Records contained in a dataset:
******

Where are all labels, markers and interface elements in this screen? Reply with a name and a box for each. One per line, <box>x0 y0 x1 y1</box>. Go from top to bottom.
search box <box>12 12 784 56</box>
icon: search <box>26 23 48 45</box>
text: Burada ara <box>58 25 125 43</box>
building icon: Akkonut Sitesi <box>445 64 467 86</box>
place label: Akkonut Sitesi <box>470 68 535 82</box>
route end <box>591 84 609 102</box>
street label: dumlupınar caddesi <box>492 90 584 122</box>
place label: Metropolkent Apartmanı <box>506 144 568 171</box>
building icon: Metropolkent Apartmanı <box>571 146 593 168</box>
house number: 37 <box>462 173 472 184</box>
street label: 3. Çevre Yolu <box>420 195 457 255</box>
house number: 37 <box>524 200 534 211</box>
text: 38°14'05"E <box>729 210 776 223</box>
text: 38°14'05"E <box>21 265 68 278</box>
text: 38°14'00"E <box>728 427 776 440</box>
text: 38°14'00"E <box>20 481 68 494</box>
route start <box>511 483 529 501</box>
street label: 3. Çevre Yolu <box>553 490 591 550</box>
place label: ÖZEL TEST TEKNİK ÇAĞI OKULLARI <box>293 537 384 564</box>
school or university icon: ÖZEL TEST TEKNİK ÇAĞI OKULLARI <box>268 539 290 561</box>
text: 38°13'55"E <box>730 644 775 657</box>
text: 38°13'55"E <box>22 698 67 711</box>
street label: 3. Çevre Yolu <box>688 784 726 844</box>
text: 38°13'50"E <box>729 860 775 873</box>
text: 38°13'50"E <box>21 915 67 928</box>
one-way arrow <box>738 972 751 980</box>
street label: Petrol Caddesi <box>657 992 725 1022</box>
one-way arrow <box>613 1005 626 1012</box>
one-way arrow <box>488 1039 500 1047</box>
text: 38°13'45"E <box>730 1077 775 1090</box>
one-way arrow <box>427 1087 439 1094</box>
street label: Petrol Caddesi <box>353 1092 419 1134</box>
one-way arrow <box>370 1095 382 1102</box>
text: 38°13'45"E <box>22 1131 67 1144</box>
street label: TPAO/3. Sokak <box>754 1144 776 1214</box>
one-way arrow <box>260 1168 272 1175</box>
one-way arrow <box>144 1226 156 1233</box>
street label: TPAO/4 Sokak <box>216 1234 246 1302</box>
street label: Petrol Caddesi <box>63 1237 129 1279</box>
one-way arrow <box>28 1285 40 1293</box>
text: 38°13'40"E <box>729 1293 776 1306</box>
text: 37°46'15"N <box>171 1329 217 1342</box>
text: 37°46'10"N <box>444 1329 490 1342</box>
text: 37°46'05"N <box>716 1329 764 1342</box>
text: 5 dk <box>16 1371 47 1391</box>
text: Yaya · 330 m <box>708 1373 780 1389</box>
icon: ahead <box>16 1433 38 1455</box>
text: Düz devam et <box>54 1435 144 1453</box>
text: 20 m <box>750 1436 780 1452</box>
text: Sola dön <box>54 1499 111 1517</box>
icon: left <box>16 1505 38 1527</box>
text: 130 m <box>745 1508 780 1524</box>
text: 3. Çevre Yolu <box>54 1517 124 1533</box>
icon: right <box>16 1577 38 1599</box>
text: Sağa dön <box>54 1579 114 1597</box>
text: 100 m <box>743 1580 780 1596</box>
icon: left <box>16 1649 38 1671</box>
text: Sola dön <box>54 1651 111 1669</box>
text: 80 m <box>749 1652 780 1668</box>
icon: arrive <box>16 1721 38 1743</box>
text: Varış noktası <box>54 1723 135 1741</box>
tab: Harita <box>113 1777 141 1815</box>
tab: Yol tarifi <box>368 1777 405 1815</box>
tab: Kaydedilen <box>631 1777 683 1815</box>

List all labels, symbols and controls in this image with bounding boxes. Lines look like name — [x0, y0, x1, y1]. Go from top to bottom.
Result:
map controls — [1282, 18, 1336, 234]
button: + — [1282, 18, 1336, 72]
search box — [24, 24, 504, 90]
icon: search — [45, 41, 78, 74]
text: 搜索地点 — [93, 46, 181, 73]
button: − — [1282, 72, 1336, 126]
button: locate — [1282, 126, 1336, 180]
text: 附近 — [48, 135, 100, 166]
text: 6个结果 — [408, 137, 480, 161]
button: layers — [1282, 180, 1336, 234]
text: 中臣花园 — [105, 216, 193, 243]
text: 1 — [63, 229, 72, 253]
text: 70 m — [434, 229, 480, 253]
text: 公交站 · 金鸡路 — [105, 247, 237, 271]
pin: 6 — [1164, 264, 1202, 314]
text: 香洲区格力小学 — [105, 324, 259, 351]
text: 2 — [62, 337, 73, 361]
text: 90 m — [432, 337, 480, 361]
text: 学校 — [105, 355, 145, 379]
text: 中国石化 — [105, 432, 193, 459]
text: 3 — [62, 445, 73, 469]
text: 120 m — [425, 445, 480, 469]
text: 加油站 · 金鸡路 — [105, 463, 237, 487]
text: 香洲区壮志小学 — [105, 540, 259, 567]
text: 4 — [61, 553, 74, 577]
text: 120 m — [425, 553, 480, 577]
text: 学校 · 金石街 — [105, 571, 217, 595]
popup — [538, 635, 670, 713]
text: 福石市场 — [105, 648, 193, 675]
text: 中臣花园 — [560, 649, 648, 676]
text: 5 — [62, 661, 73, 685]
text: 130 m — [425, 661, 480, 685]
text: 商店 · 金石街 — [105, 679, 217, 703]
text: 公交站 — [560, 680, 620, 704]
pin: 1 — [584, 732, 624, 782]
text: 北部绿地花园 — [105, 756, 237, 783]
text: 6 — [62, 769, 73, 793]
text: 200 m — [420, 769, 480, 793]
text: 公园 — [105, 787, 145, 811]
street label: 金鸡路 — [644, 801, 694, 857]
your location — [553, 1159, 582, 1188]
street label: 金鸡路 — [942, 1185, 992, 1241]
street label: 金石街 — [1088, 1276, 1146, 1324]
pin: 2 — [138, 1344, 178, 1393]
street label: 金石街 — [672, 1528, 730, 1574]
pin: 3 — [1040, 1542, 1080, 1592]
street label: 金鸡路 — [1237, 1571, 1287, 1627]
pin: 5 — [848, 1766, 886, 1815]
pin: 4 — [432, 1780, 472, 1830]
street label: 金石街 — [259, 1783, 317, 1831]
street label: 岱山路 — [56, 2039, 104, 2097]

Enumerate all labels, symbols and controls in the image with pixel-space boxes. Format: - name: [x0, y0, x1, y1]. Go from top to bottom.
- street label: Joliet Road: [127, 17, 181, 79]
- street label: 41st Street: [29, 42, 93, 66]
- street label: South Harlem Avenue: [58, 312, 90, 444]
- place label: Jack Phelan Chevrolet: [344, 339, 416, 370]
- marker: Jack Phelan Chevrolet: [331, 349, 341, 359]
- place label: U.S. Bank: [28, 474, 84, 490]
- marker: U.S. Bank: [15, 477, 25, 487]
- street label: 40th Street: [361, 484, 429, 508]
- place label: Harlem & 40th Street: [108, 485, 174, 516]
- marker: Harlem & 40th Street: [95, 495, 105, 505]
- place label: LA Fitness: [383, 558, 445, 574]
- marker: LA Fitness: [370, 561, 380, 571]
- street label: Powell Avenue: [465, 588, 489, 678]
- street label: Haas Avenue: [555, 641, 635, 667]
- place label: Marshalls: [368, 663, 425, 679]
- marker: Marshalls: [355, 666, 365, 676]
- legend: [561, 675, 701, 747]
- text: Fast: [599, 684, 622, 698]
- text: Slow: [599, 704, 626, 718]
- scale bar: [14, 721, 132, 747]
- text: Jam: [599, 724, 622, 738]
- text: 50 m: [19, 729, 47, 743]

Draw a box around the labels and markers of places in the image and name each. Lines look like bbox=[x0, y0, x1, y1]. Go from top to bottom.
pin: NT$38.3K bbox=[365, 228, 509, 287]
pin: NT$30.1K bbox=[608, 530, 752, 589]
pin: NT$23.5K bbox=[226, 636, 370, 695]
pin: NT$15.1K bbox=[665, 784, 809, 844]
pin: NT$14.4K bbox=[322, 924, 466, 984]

******

Required action:
Nothing but the lines from the one holding "Enumerate all labels, symbols" through the last line of the data may be output, and each must match exactly.

Exercise answer:
Enumerate all labels, symbols and controls in the image with pixel-space boxes. Format: - name: [x0, y0, x1, y1]. Go from top to bottom.
- street label: Joliet Road: [127, 17, 181, 79]
- street label: 41st Street: [29, 42, 93, 66]
- street label: South Harlem Avenue: [58, 312, 90, 444]
- place label: Jack Phelan Chevrolet: [344, 339, 416, 370]
- marker: Jack Phelan Chevrolet: [331, 349, 341, 359]
- place label: U.S. Bank: [28, 474, 84, 490]
- marker: U.S. Bank: [15, 477, 25, 487]
- street label: 40th Street: [361, 484, 429, 508]
- place label: Harlem & 40th Street: [108, 485, 174, 516]
- marker: Harlem & 40th Street: [95, 495, 105, 505]
- place label: LA Fitness: [383, 558, 445, 574]
- marker: LA Fitness: [370, 561, 380, 571]
- street label: Powell Avenue: [465, 588, 489, 678]
- street label: Haas Avenue: [555, 641, 635, 667]
- place label: Marshalls: [368, 663, 425, 679]
- marker: Marshalls: [355, 666, 365, 676]
- legend: [561, 675, 701, 747]
- text: Fast: [599, 684, 622, 698]
- text: Slow: [599, 704, 626, 718]
- scale bar: [14, 721, 132, 747]
- text: Jam: [599, 724, 622, 738]
- text: 50 m: [19, 729, 47, 743]

Draw a box around the labels and markers of places in the image and name each. Lines look like bbox=[x0, y0, x1, y1]. Go from top to bottom.
pin: NT$38.3K bbox=[365, 228, 509, 287]
pin: NT$30.1K bbox=[608, 530, 752, 589]
pin: NT$23.5K bbox=[226, 636, 370, 695]
pin: NT$15.1K bbox=[665, 784, 809, 844]
pin: NT$14.4K bbox=[322, 924, 466, 984]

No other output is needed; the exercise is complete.